-- Opening Marker --

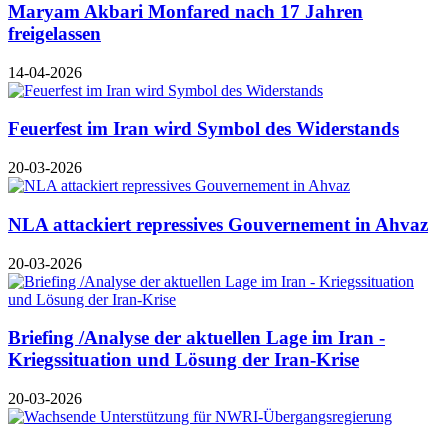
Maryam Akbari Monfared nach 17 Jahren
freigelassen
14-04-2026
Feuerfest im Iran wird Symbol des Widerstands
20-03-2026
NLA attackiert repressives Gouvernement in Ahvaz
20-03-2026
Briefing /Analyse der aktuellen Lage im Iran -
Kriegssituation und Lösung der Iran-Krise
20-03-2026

-- Closing Marker --
-- Opening Marker --

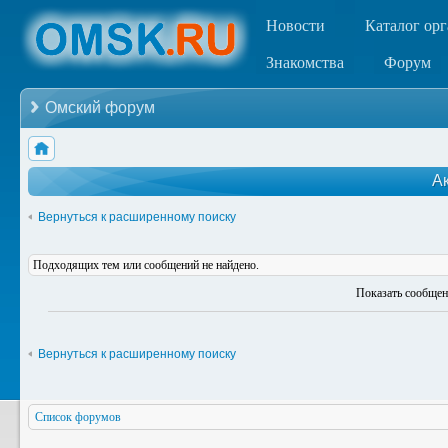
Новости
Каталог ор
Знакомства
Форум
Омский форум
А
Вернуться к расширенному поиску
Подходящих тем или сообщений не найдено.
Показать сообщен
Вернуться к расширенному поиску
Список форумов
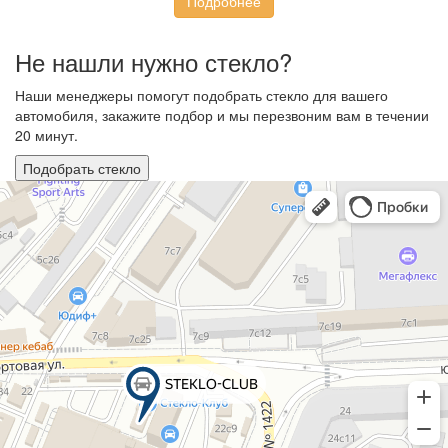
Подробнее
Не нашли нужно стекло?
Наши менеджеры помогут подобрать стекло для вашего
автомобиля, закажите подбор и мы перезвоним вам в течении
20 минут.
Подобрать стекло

-- Closing Marker --
-- Opening Marker --

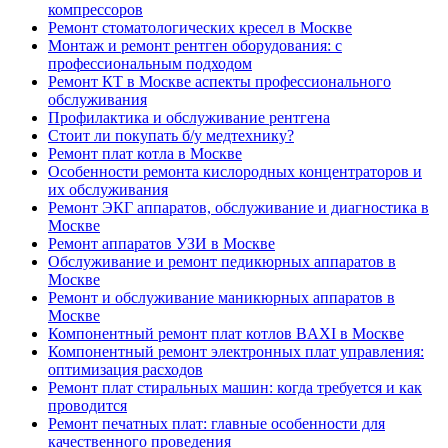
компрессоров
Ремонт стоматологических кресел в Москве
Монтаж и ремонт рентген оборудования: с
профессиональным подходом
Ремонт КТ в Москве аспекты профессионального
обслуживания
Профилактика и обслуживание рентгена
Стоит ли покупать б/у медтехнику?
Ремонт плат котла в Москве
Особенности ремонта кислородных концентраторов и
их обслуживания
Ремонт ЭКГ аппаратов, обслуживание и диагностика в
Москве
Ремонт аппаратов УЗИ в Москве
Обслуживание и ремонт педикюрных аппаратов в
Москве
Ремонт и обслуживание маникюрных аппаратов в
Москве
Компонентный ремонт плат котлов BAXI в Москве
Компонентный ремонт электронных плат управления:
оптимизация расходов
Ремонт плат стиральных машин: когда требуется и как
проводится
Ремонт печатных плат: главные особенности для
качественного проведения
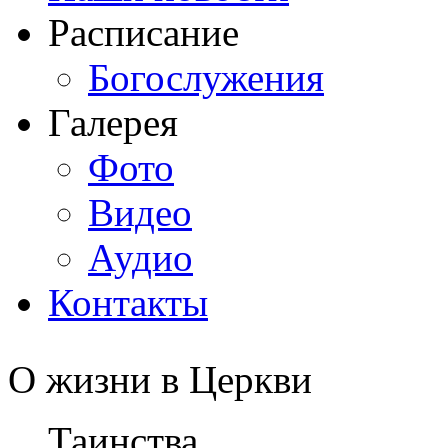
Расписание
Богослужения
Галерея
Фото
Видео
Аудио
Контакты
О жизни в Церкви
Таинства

-- Closing Marker --

What is required:
Rewrite the listing lines from the one containing "компрессоров" through the one containing "Стоит ли покупать б/у медтехнику?", both included, as a numbered list with no blank lines.

Solution to this problem:
1. компрессоров
2. Ремонт стоматологических кресел в Москве
3. Монтаж и ремонт рентген оборудования: с
4. профессиональным подходом
5. Ремонт КТ в Москве аспекты профессионального
6. обслуживания
7. Профилактика и обслуживание рентгена
8. Стоит ли покупать б/у медтехнику?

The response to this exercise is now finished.